'Must-run' contracts alarm utilities

  POWER - 02/02/2006

 
  Utilities continue to sound the alarm about the proliferation of must-run contracts in New England, this time focusing on a recent application by the 160-MW Pittsfield Generating plant.

The Massachusetts Municipal Wholesale Electric Company and NSTAR have called on federal regulators to deny the project's request for Reliability Must-Run (RMR) status, saying such contracts are driving up electricity costs.

The debate over must-run contracts stems from a confluence of problems plaguing the industry in New England. Aging plants say it is no longer profitable to stay in business, but few new power plants are in development and load pocket constraints leave the grid vulnerable to reliability problems.

The Federal Energy Regulatory Commission has been approving the must-run payments to keep plants that are needed for reliability from deactivating or retiring. About 7,000 MW of generation is either operating as must-run or seeking regulatory approval to do so.

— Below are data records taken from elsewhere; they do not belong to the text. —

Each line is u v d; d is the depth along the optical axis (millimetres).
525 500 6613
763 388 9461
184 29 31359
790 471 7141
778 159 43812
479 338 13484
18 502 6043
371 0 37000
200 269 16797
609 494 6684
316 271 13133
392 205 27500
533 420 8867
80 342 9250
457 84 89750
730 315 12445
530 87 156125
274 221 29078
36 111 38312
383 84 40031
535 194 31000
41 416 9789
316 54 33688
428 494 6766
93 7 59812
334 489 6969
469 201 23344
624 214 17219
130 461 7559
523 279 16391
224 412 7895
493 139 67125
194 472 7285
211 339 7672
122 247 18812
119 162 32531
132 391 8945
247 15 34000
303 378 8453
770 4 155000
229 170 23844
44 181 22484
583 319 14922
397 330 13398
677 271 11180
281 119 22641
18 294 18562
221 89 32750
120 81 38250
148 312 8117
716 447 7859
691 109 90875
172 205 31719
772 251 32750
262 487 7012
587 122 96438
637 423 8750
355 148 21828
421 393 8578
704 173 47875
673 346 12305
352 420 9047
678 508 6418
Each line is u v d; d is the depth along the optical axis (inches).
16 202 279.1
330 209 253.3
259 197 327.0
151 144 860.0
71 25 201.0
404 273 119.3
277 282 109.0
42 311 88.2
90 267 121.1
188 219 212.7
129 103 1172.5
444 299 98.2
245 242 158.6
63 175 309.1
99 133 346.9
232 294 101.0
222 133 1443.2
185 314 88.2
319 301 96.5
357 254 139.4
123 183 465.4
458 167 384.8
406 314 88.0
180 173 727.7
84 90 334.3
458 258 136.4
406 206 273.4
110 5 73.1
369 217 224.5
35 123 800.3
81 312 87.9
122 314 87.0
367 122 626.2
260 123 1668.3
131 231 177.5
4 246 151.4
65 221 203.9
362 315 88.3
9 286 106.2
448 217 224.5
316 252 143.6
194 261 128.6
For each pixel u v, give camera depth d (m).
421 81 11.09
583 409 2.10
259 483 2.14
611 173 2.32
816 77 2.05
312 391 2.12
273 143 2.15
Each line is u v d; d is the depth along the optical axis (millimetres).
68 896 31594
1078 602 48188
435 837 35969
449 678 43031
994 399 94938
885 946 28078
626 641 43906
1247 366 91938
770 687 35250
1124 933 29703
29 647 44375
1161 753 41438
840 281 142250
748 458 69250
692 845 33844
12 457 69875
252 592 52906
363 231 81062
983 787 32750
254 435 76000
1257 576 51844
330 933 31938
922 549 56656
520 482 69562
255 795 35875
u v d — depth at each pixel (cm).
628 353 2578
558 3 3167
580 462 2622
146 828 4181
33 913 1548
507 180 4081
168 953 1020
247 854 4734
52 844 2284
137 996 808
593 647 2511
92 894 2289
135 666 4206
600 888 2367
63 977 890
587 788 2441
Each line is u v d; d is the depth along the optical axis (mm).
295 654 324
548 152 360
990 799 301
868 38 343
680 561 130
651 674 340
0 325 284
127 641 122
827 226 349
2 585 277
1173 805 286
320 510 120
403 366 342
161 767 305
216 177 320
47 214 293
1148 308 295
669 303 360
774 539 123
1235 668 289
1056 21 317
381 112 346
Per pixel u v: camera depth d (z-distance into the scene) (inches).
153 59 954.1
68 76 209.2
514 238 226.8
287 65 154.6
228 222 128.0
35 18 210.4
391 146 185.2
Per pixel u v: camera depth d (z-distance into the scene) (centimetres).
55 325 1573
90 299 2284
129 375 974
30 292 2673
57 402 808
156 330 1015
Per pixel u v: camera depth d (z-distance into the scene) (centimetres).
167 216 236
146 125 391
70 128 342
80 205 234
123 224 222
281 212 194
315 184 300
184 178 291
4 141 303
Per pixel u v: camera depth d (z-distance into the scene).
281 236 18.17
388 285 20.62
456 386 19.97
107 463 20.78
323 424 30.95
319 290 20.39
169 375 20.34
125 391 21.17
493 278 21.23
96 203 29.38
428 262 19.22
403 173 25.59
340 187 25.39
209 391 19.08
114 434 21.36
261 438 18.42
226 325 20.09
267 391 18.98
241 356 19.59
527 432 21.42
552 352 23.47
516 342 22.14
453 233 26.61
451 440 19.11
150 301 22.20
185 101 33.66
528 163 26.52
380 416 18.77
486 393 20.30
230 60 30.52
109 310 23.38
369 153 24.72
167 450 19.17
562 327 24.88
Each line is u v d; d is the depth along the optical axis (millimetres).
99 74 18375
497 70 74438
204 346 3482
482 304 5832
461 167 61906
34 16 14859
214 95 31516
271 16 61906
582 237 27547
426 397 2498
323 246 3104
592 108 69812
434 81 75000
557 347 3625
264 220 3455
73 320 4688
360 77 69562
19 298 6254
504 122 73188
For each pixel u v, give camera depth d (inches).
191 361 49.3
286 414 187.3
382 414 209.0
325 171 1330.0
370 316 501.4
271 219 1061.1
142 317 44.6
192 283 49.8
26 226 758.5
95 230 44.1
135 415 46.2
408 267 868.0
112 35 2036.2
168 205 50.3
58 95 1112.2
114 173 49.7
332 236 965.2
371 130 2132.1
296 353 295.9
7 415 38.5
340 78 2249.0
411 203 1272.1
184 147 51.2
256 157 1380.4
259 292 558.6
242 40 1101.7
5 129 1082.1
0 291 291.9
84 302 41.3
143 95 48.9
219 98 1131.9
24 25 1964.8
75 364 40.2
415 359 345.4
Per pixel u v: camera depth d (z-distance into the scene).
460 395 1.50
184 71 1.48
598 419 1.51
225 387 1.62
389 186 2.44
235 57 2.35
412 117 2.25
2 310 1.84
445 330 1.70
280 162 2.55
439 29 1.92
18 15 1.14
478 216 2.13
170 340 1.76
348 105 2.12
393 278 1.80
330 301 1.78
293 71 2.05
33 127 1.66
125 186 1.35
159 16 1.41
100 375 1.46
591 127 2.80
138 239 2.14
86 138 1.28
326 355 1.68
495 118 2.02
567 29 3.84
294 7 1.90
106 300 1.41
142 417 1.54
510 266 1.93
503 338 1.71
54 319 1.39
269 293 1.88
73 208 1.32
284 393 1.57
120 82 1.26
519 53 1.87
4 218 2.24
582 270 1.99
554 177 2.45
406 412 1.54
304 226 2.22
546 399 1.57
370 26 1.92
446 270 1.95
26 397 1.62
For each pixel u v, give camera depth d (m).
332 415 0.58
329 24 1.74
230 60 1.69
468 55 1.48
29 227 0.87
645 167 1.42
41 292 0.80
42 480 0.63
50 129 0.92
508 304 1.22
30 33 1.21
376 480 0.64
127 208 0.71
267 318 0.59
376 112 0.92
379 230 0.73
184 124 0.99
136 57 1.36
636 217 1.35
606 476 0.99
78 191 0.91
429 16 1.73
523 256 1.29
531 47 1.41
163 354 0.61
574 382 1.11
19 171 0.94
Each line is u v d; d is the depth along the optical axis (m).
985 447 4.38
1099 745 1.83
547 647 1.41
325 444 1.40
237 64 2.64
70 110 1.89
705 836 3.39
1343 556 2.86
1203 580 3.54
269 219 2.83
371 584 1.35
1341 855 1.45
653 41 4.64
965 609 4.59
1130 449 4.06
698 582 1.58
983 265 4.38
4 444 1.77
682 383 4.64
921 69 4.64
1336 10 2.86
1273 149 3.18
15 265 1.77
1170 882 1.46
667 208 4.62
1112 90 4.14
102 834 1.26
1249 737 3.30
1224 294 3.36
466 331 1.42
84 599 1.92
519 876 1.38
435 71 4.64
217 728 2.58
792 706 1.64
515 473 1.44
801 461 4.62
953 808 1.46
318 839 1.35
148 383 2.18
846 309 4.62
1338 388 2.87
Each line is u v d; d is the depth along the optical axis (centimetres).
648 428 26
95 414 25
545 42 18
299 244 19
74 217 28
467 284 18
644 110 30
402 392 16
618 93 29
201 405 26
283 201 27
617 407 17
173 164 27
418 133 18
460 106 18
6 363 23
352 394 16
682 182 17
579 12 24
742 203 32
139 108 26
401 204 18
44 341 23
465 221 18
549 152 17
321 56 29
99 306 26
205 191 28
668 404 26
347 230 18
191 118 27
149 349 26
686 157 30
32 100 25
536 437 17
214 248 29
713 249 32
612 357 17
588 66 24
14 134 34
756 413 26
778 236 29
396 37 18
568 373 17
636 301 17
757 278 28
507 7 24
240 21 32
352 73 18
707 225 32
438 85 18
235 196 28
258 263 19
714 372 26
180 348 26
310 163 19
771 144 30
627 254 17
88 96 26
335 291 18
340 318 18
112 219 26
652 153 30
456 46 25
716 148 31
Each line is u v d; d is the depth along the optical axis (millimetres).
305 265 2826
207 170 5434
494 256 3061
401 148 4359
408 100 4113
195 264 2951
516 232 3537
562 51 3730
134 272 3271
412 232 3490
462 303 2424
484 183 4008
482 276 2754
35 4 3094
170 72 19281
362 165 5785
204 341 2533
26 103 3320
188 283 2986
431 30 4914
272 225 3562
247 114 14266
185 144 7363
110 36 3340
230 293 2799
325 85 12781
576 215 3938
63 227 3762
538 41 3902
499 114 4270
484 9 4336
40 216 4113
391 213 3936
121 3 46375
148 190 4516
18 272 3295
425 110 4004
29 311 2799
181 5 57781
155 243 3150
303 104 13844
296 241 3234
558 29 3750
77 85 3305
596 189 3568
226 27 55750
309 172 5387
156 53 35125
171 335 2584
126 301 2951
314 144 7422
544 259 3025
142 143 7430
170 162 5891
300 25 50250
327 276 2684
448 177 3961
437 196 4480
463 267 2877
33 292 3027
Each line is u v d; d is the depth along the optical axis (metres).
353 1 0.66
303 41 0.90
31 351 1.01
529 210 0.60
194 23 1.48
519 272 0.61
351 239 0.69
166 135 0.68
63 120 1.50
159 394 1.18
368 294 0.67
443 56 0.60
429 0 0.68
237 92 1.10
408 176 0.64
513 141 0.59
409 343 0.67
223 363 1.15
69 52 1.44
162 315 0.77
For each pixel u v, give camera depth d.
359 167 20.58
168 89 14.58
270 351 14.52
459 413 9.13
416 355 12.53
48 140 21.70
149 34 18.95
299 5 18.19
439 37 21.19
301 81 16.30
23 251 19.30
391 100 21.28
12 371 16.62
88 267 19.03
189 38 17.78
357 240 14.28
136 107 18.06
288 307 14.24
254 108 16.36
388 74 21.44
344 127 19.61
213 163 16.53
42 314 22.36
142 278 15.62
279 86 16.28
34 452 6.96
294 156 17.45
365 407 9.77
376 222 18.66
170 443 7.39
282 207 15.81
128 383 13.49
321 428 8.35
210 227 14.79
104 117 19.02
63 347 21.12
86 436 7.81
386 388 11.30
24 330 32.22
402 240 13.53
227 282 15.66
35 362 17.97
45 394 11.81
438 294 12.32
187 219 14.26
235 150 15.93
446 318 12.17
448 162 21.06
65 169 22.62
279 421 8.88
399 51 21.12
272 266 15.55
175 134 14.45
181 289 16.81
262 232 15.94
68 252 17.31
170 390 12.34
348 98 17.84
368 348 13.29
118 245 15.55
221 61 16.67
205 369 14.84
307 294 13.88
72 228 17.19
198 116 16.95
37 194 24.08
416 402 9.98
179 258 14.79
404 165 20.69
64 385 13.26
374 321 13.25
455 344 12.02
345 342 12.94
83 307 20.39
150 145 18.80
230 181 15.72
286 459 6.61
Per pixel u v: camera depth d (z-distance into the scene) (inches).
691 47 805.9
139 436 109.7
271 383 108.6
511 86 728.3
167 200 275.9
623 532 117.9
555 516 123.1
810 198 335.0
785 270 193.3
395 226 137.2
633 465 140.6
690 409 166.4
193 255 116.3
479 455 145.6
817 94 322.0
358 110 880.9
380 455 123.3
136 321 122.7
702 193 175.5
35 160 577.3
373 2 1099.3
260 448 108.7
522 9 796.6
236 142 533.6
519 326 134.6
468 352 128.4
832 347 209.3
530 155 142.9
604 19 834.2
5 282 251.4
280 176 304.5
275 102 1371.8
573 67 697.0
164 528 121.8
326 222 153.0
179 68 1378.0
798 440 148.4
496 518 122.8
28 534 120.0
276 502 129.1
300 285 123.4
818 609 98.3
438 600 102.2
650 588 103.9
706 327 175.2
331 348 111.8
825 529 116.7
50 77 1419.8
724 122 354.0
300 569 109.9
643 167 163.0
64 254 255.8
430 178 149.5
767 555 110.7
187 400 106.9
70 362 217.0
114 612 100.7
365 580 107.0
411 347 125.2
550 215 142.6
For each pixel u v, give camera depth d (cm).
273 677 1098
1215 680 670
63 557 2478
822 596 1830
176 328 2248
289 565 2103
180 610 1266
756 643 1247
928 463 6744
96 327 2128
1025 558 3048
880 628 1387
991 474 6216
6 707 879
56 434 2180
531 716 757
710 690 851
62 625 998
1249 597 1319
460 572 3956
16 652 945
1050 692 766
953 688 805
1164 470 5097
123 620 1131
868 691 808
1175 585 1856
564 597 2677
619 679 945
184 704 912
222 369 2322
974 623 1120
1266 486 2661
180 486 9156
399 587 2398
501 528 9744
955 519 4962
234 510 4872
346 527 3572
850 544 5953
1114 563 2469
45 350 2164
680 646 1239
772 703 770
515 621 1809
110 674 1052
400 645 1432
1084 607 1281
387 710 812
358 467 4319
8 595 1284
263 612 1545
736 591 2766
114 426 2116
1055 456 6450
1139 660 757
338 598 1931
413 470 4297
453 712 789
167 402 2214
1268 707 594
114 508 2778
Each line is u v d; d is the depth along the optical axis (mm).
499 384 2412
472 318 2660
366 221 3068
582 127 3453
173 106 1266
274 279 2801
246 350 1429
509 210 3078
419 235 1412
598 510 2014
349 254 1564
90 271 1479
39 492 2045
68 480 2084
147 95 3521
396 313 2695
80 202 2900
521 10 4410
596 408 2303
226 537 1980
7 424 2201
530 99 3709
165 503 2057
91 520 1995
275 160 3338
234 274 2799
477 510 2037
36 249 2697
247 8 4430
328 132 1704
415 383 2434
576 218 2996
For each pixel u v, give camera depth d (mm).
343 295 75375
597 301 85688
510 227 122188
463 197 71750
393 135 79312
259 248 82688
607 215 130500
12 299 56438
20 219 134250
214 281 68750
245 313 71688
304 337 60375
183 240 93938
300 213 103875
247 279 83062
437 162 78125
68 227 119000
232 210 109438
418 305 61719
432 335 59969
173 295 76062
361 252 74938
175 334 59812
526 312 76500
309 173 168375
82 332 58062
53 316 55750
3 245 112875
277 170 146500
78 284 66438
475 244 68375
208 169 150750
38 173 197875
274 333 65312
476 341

MMWEC said the Pittsfield application presents an opportunity for FERC to "draw a line in the sand" when it comes to must-run approvals.

The joint action agency, which serves more than half of the state's municipal utilities, takes issue with Pittsfield's application, in particular, because the plant already received $244 million in contract buyout payments from NSTAR and U.S. Generating, plus $37 million in connection with the sale of a gas contract.

Pittsfield, owned by U.S. Bank National Assn., now seeks approval before the Federal Energy Regulatory Commission for $36.5 million/year in must-run payments.

Pittsfield has not demonstrated that it needs additional financial support to stay in business, according to MMWEC. In its own filing to FERC, NSTAR echoed MMWEC's concerns, saying that suppliers are "backsliding on their competitive commitments" by seeking cost-of-service rates. The result is upward pressure on prices the utility pays for power in the deregulated state.

However, Don Scholl, president of PurEnergy, which is general partner, O&M operator and asset manager of Pittsfield, said in an interview that the plant cannot recover its costs in the New England wholesale market. Built in 1990, before the state restructured the industry, the plant was designed to operate in a market where its entire capacity would be committed to a limited number of utility customers under long-term contracts. The facility does not have characteristics valued in the current deregulated market, such as quick-start capability and a low heat rate. As a result, the plant is not called to operate often in the spot market.

Pittsfield had a rate expert recreate how the plant would have been dispatched in the ISO spot market if it had not held the power purchase agreements with NSTAR and U.S. Generating. The analysis concluded that the plant would have "suffered overwhelming losses" without the long-term contracts, according to a filing Pittsfield made before FERC.

Going forward after the contract buyouts, Pittsfield reported losses for the year ending Sept. 30, 2005. Revenue generated by Pittsfield net of fuel and other variable costs was $4.315 million, versus on-going costs of $44.08 million, yielding a net loss before extraordinary items of $39.77 million.

"Based on actual data, Pittsfield clearly recovers less than its cost of service," Scholl said.

He also said that the buyout and fuel contracts do not represent a double recovery from ratepayers, as alleged by MMWEC. The NSTAR buyouts, for example, were approved by state regulators as a cost-saving measure for ratepayers. The buyout took away a future revenue stream from the plant.

MMWEC also opposes must-run requests for Boston Generating's Mystic Units 8 and 9 in Boston ($238 million/year), Berkshire Power's Agawam plant ($30 million/year) and Consolidated Edison's West Springfield Unit 4 ($8 million/year). The agency argues must-run agreements are a last resort, not "permanent life support" or "supplemental funding options" for generators unable to make money in competitive markets.

When a generator seeks must-run status, ISO New England conducts a technical analysis to determine if the plant is necessary for reliability purposes. If it finds the unit is needed, FERC then approves or disapproves the payment sought by the generator.

"ISO must do more than fiddle while Rome burns at a rate of tens of millions of dollars per year," MMWEC said. "On the contrary, requests for RMR agreements should trigger a prompt and diligent effort to identify less expensive interim solutions that will maintain reliability until an 'optimum solution' is identified and implemented."

Erin O'Brien, an ISO spokeswoman, said that if the grid operator finds a unit necessary for reliability, it means no alternative exists that is less expensive.

"Our role in the reliability must-run agreement process is to determine if a unit is needed for reliability under current system conditions," she said. "We conduct each of these assessments based on the real operating conditions of the system."

A developer may propose a transmission, generation, demand-response or other solution to a reliability must-run contract. But until that solution is in place, it cannot be considered an alternative to a reliability must-run agreement.

"If the solution were to move forward, at that point in time, we would reassess the need and could find that the (must-run) plant is no longer needed for reliability," she said.

The ISO has proposed a locational installed capacity plan to encourage development of new capacity in congested areas, and reduce need for must-run contracts. However, several stakeholders oppose the plan because of its cost. LICAP is now under review by the Federal Energy Regulatory Commission.